Вот после этих слов и решилась Мария слазить тайком на чердак Борухова дома.
Мария так засмотрелась на корзинку, что не заметила перемены в положении спящего: тот уже не спал, затаясь, сторожко вслушивался, пытаясь понять, откуда пришла тревога. Он не шевелился, но в его спине, в полусогнутых ногах чувствовалась напряженность, готовность вскочить в любое мгновение.
У Марии от долгого сидения на корточках затекли ноги, и она пошевелилась, собираясь распрямиться. Мужчина, уловив ее движение, резко, словно подброшенный, вскакивает. Мария от испуга и неожиданности так и остается сидеть на корточках. На какое-то мгновение она даже зажмуривается.
— Ты кто? Ты кто такая? — хриплым, встревоженным голосом спрашивает мужчина.
Не поднимая головы, она отвечает:
— Я… Мария.
— Мария? Что тебе тут понадобилось?
— Я подумала…
— Что ты подумала? Говори!
— Я не знала, что помешаю вам.
Она по-прежнему боится поднять голову и видит только ботинки мужчины.
— Ты одна? — он закашлялся.
— Одна.
— Кто тебя послал? — голос его звучит отрывисто, требовательно.
Она отрицательно трясет головой.
— Никто, я сама…
Теперь он тоже молчит, только переминается с ноги на ногу.
— Так и будешь сидеть на корточках?
— Я не знаю, — несмело признается Мария, — я не знаю, что мне разрешено делать.
Тогда мужчина тоже приседает. Мария плотнее натягивает на колени юбку, но глаз поднять не решается. Ей видны большие кисти рук с обломанными ногтями, руки нелепо высовываются из коротких рукавов куртки. Обшлага на рукавах с голубыми кантами. Мария вспоминает, что такие куртки носили гимназисты. Осмелев, поднимает глаза и встречает внимательный, недоумевающий взгляд юноши.
— Вы гимназист?
— Когда-то был, — отвечает он, и в его голосе тоже слышится недоумение.
— А теперь?
— Теперь? Теперь я — волк.
Мария улыбается, расценив его ответ как шутку.
— Вы меня очень напугали.
Он пожимает плечами. Ей становится неловко, и она отводит взгляд, и тут опять видит ивовую корзинку. Теперь Мария не сомневается, что это — сын Катрины.
— Я знаю, кто вы, — говорит она, повеселев, — вы вовсе не волк, вас зовут Георг.
Она улыбается, но брови Георга сдвигаются к переносице, он поднимается. Мария тоже встает.
— Кто тебя послал сюда? — настороженно спрашивает он.
— Никто, — она уже не улыбается, — я же вам сказала…
Но он не верит ей и смотрит куда-то поверх ее головы. Мария тоже оглядывается, видит пятна солнечного света, разбитую черепицу, груды мусора и паутину.
— Тут столько паутины… — она бормочет это заискивающе, потому что ее снова стал пугать странный немигающий взгляд Георга.
Он машинально проводит рукой по лицу и волосам, смахивая паутину.
— Откуда ты знаешь, как меня зовут? — голос его звучит отчужденно. — Откуда ты меня знаешь?
— Так вот же… — Мария показывает на корзинку. — Корзинка вашей мамы. Тетки Катрины…

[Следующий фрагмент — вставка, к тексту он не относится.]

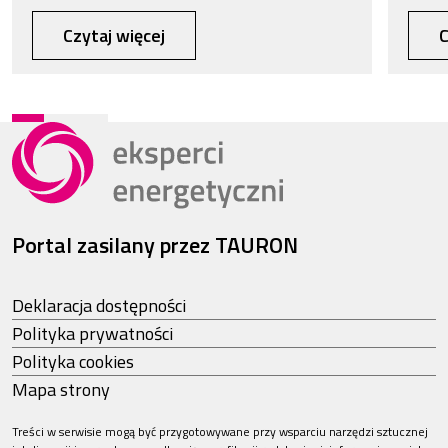
Czytaj więcej
C
Portal zasilany przez TAURON
Deklaracja dostępności
Polityka prywatności
Polityka cookies
Mapa strony
Treści w serwisie mogą być przygotowywane przy wsparciu narzędzi sztucznej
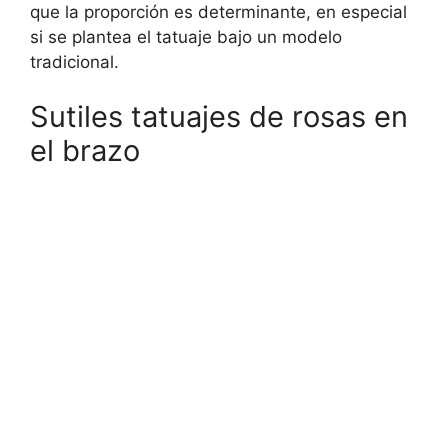
que la proporción es determinante, en especial
si se plantea el tatuaje bajo un modelo
tradicional.
Sutiles tatuajes de rosas en
el brazo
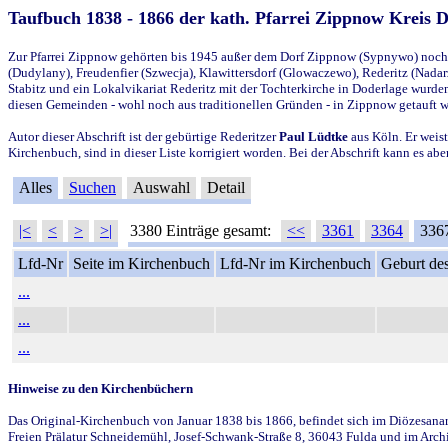
Taufbuch 1838 - 1866 der kath. Pfarrei Zippnow Kreis 
Zur Pfarrei Zippnow gehörten bis 1945 außer dem Dorf Zippnow (Sypnywo) noch d
(Dudylany), Freudenfier (Szwecja), Klawittersdorf (Glowaczewo), Rederitz (Nadarz
Stabitz und ein Lokalvikariat Rederitz mit der Tochterkirche in Doderlage wurd
diesen Gemeinden - wohl noch aus traditionellen Gründen - in Zippnow getauft 
Autor dieser Abschrift ist der gebürtige Rederitzer
Paul Lüdtke
aus Köln. Er weist
Kirchenbuch, sind in dieser Liste korrigiert worden. Bei der Abschrift kann es 
Alles
Suchen
Auswahl
Detail
|<
<
>
>|
3380 Einträge gesamt:
<<
3361
3364
336
Lfd-Nr
Seite im Kirchenbuch
Lfd-Nr im Kirchenbuch
Geburt des
...
...
...
Hinweise zu den Kirchenbüchern
Das Original-Kirchenbuch von Januar 1838 bis 1866, befindet sich im Diözesanarch
Freien Prälatur Schneidemühl, Josef-Schwank-Straße 8, 36043 Fulda und im Archi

Теперь он тоже смотрит на корзинку, и его лицо словно оттаивает.
— Что же ты отпиралась?
— Не знаю, — недоуменно говорит она, — разве я отпиралась?
Георг наклоняется, берет корзинку и взвешивает ее в руке.
— Да тут и вино есть и даже кулич!
— Потому что пасха, — рассудительно замечает Мария.
Крупные, обметанные лихорадкой губы Георга странно передергиваются.
— А ты не знаешь, откуда мать такую богатую снедь раздобыла?
— Купила, наверное… У вас вот тут сажа, — она касается его левой скулы кончиками пальцев.
Георг подносит к скуле руку, его губы опять передергиваются, придавая лицу выражение жесткости. Но когда он отвечает, голос его звучит мягко.
— Это не сажа — синяк.
— Синяк? — переспрашивает Мария. — Наверное, натолкнулись на что-то в темноте?
Георг не отвечает. Присев на боровок дымохода, он вынимает из корзинки припасы, раскладывает на расстеленном полотенце. Мария, наморщив лоб, заинтересованно следит за каждым его движением. Худой и высокий, он нескладен и даже немного смешон в своей гимназической форме, из которой успел вырасти. Давно не стриженные черные вьющиеся волосы падают на лоб, придавая его лицу выражение угрюмости.